LJ-SEC: (ORIGINALLY POSTED BY [info]drgndancer)

OK, I'm really confused now. I'm listening to my wife discuss a friend's very sadly prematurely ended pregnancy. No, this is not a post (directly) about abortion, but rather a still birth. Brief synopsis: Woman got pregnant (intentionally I think), Woman carried baby to term, One week before predicted date of birth a final check-up showed no heartbeat. The final determination is that the baby was tragically strangled by its umbilical cord less than a week before it should have been born.

The parents are understandably crushed, and here's where the relationship to this community starts. The parents were informed by their priest (they are Catholic) that since the baby never drew its first breath, it has no soul. It will receive neither the sacrament of Baptism nor last rites. I'm confused here... Is the Catholic Church more or less the birth of the "pro-life" movement within Christianity? Don't Catholic groups protest the murder of "innocent babies" quite regularly? How does this work?
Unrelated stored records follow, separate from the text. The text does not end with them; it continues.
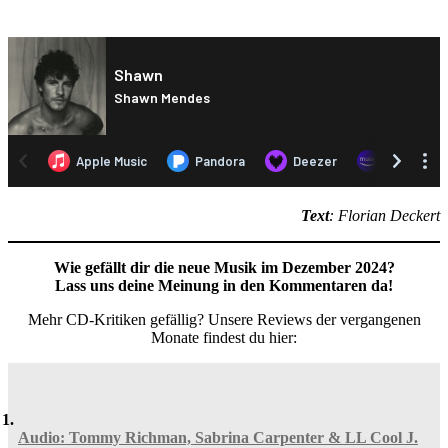
Text
: Florian Deckert
Wie gefällt dir die neue Musik im Dezember 2024?
Lass uns deine Meinung in den Kommentaren da!
Mehr CD-Kritiken gefällig? Unsere Reviews der vergangenen
Monate findest du hier:
Audio: Tommy Richman, Sabrina Carpenter & LL Cool J.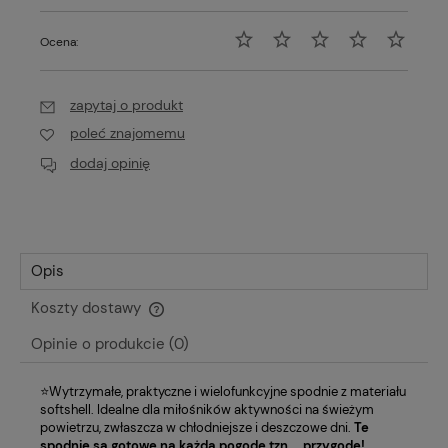
Ocena:
zapytaj o produkt
poleć znajomemu
dodaj opinię
Opis
Koszty dostawy
Cena nie zawiera ewentualnych kosztów płatności
Opinie o produkcie (0)
⭐Wytrzymałe, praktyczne i wielofunkcyjne spodnie z materiału
softshell. Idealne dla miłośników aktywności na świeżym
powietrzu, zwłaszcza w chłodniejsze i deszczowe dni.
Te
spodnie są gotowe na każdą pogodę tzn.... przygodę!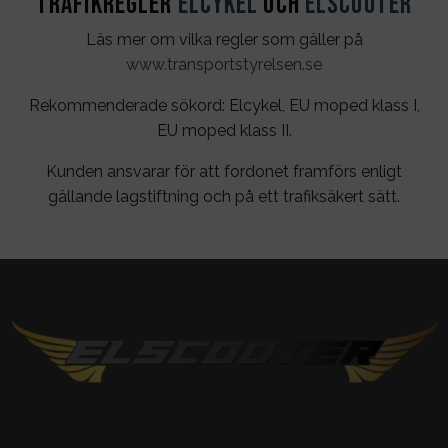
Trafikregler
Elcykel
och
Elscooter
Läs mer om vilka regler som gäller på
www.transportstyrelsen.se
Rekommenderade sökord: Elcykel, EU moped klass I,
EU moped klass II.
Kunden ansvarar för att fordonet framförs enligt
gällande lagstiftning och på ett trafiksäkert sätt.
It seems extremely hypocritical to me that a church would simultaneously work to "defend life" at the expense of female self-determination and medical advancement (through stem cell research), while refusing to grant the parents of what really was for all intents and purposes a baby the comfort of a simple baptism. Am I missing something here?

How many other Christian religions have this dichotomy? The whole thing both confuses me and saddens me. From the standpoint of the parents, I feel really bad that they don't get the closure that normally accompanies a death... From the point of view of the Church I simply can't understand their anti-woman, anti-progress stance when they don't consider a 9 month still born a "baby".

Edit: I'm reporting this based on the account of a very distraught and somewhat angry woman. I feel reasonably comfortable that in fact the priest said what I reported, but his level of kindness in doing so and/or offers to perform some other sort of blessing are unknown factors. I wasn't intending to indicate the that the priest was a horrible person (he may or may not be), but rather to try to understand the theological underpinning of what he said. He may have been extremely kind and may have offered to do any number of prayers and blessings... I don't know, all I know is that he would not baptize the baby, and that the mother's interpretation of why was "Because it was never alive".